Start with the throttle trim about half way, you may need to go lower depending on settings. Advance the trim until the start
up sound begins. This is usually 4-6 clicks of trim from it's start point. By using end points, and sub-trim you should be
able to get the motor to start about the same time. Once the start up sequence begins, give the trim 1-2 clicks more and
leave it there until the start up sound has finished. For ease of use all start up sounds are 10 seconds in length. Once the
start up sound ends, the ASPIRE will go into the idle sound, and if you timed it correctly your motor should be in an idle as
well. This prevents the sound card from accidentally running the shut down, when the throttle stick is in the low position.

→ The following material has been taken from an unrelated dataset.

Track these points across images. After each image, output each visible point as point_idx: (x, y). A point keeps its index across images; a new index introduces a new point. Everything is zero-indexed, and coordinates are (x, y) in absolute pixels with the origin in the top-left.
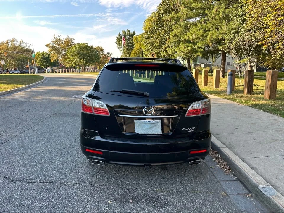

The RPM range should now work with the main throttle stick. If you are hitting high RPM well before the motor is at high
RPM, it may be required to change the throttle upper end point.
For shut down, bring the main throttle stick to the low position. Then reduce the throttle trim until the shutdown sound
begins and the motor spins down. The shutdown sound sequence is 6.5 seconds in length. This length of time is about the
same time it takes most motors to wind down, if the brake is disabled on the ESC.
Volume: The volume knob is located along the back edge of the board, the opposite end of the speaker connection ports. It
is slightly recessed so that it does not get turned by accident. You can turn the knob left and right by getting a fingernail or
small screw driver on it. The volume has been preset to full. Aux. sounds: The Aux. sounds are associated with the ports on
the main board labeled Servo2-4. Each one can be associated with a separate RX channel and switch or knob on your radio.
The Aux. sounds only trigger in one direction, so it may be necessary to play with the servo reverse settings on your radio to
enable the sounds properly. Servo2 is always machine gun sound. Servo3 is random radio chatter. The radio chatter is
mostly ground chatter, requesting take off, etc. and is made prior to the engine start up sequence. If used after the engine
sound start up, the ground chatter may not be able to be heard. Servo4 is a single sound, such as "clear prop", and is
dependent on what engine sound is being used. Auto activated sound trigger: The ASPIRE is equipped with a Gyro to
detect dives, and pull out of dives. On some engine sounds a whistle is automatically triggered when pulling out of a dive.
It is designed to be be subtle, but hear-able, as close to the real whistle created by some planes. There are no settings for
this function, it is all automatic. Not all planes have a whistle to them, so not all engine sounds have this feature enabled.
We hope you enjoy using the ASPIRE as much as we have enjoyed creating it for you.